🤖 AI Summary
This study addresses the key challenge of designing lightweight, high-strength topologies for compositionally graded alloys (CGAs) under additive manufacturing constraints—specifically, how to achieve optimal structural performance while respecting a prescribed maximum spatial composition gradient. We propose a band-limited coordinate network (BCN), an implicit neural representation of material composition fields. By constraining the frequency-domain bandwidth, the BCN intrinsically enforces gradient bounds without explicit penalty terms or post-processing, ensuring mesh independence, end-to-end differentiability, and high-fidelity geometric extraction. The framework unifies elastic and thermoelastic multiphysics topology optimization. Numerical experiments demonstrate that optimized CGA structures exhibit significantly enhanced load-bearing capacity under diverse mechanical and thermomechanical loading conditions, while rigorously satisfying manufacturability requirements imposed by additive manufacturing.
📝 Abstract
Compositionally Graded Alloys (CGAs) offer unprecedented design flexibility by enabling spatial variations in composition; tailoring material properties to local loading conditions.
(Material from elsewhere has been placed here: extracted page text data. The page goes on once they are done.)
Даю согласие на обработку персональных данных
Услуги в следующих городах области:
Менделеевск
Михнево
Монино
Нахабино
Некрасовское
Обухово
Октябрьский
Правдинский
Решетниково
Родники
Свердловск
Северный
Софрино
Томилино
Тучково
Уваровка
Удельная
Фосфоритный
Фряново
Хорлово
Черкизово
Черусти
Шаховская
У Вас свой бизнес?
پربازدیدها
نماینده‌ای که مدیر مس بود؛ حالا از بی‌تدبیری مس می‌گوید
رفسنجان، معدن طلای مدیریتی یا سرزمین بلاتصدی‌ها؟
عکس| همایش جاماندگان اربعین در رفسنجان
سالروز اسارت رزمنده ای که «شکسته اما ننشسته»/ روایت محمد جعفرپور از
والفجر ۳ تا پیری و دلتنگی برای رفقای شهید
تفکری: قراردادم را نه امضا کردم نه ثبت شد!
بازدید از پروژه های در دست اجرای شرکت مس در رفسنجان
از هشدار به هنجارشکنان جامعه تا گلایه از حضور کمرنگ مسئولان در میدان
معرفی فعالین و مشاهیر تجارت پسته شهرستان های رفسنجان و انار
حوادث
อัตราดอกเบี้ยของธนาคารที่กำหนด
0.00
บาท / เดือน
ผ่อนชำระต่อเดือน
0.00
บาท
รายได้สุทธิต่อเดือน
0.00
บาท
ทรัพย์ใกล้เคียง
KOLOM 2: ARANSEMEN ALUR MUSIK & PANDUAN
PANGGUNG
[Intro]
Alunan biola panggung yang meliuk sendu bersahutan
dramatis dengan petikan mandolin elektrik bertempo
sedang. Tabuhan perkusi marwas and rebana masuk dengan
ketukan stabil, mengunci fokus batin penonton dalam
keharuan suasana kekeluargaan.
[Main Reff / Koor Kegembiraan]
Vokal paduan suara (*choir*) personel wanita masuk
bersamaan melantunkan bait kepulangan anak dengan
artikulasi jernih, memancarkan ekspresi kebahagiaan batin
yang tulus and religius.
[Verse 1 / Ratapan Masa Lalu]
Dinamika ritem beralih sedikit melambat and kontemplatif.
This flexibility leads to components that are stronger, lighter, and more cost-effective than traditional monolithic counterparts. The fabrication of CGAs have become increasingly feasible owing to recent advancements in additive manufacturing (AM), particularly in multi-material printing and improved precision in material deposition. However, AM of CGAs requires imposition of manufacturing constraints; in particular limits on the maximum spatial gradation of composition.
This paper introduces a topology optimization (TO) based framework for designing optimized CGA components with controlled compositional gradation. In particular, we represent the constrained composition distribution using a band-limited coordinate neural network. By regulating the network's bandwidth, we ensure implicit compliance with gradation limits, eliminating the need for explicit constraints. The proposed approach also benefits from the inherent advantages of TO using coordinate networks, including mesh independence, high-resolution design extraction, and end-to-end differentiability. The effectiveness of our framework is demonstrated through various elastic and thermo-elastic TO examples.